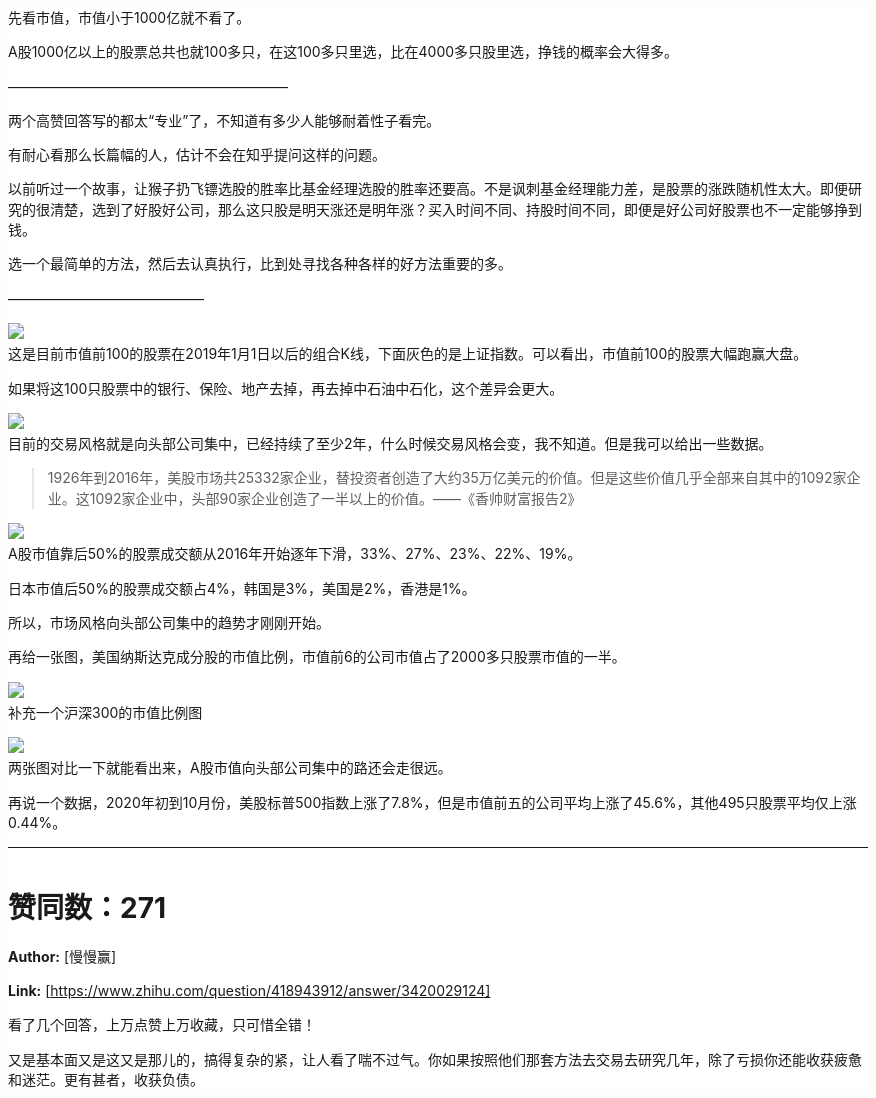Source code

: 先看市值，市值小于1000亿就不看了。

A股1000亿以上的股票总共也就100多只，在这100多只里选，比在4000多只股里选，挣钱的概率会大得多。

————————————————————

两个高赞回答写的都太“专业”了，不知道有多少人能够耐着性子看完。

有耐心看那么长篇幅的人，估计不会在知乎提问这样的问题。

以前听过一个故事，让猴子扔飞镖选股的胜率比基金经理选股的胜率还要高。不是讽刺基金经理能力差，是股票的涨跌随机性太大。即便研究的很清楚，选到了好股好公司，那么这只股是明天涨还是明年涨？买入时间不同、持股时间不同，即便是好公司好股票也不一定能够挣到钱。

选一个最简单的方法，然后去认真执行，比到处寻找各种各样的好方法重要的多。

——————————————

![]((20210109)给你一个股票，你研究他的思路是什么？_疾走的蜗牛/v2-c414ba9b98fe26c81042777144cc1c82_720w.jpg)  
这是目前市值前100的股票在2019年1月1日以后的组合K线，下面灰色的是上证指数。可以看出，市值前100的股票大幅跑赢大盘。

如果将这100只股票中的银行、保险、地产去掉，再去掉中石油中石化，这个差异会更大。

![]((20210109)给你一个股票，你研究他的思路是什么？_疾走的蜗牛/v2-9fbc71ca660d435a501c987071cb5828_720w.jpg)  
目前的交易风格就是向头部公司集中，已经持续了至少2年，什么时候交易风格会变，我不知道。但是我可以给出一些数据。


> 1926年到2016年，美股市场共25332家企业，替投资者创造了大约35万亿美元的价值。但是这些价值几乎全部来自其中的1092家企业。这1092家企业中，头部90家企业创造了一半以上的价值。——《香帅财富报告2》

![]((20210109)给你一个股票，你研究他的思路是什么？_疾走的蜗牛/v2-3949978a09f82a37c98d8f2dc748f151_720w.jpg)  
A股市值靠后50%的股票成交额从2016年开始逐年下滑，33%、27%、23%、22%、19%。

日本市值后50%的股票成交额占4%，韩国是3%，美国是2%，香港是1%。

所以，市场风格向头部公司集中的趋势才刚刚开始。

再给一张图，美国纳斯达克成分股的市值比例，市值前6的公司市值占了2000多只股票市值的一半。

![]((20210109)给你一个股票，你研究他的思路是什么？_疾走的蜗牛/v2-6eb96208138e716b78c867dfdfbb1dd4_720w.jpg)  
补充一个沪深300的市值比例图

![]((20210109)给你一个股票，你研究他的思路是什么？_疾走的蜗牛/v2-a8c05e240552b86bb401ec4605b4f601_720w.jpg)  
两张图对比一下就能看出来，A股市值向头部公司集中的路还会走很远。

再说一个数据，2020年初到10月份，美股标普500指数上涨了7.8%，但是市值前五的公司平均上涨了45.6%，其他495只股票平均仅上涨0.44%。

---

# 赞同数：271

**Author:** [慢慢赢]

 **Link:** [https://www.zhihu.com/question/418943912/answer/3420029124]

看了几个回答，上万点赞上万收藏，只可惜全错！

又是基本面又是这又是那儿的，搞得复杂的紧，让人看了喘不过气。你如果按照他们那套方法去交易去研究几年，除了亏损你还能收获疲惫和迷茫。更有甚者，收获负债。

ACTIVITY –
Emit verbatim the lines running from the one with "看了几个回答，上万点赞上万收藏，只可惜全错！" through the last line of the data, both endpoints inclusive.

TASK RESULT –
看了几个回答，上万点赞上万收藏，只可惜全错！

又是基本面又是这又是那儿的，搞得复杂的紧，让人看了喘不过气。你如果按照他们那套方法去交易去研究几年，除了亏损你还能收获疲惫和迷茫。更有甚者，收获负债。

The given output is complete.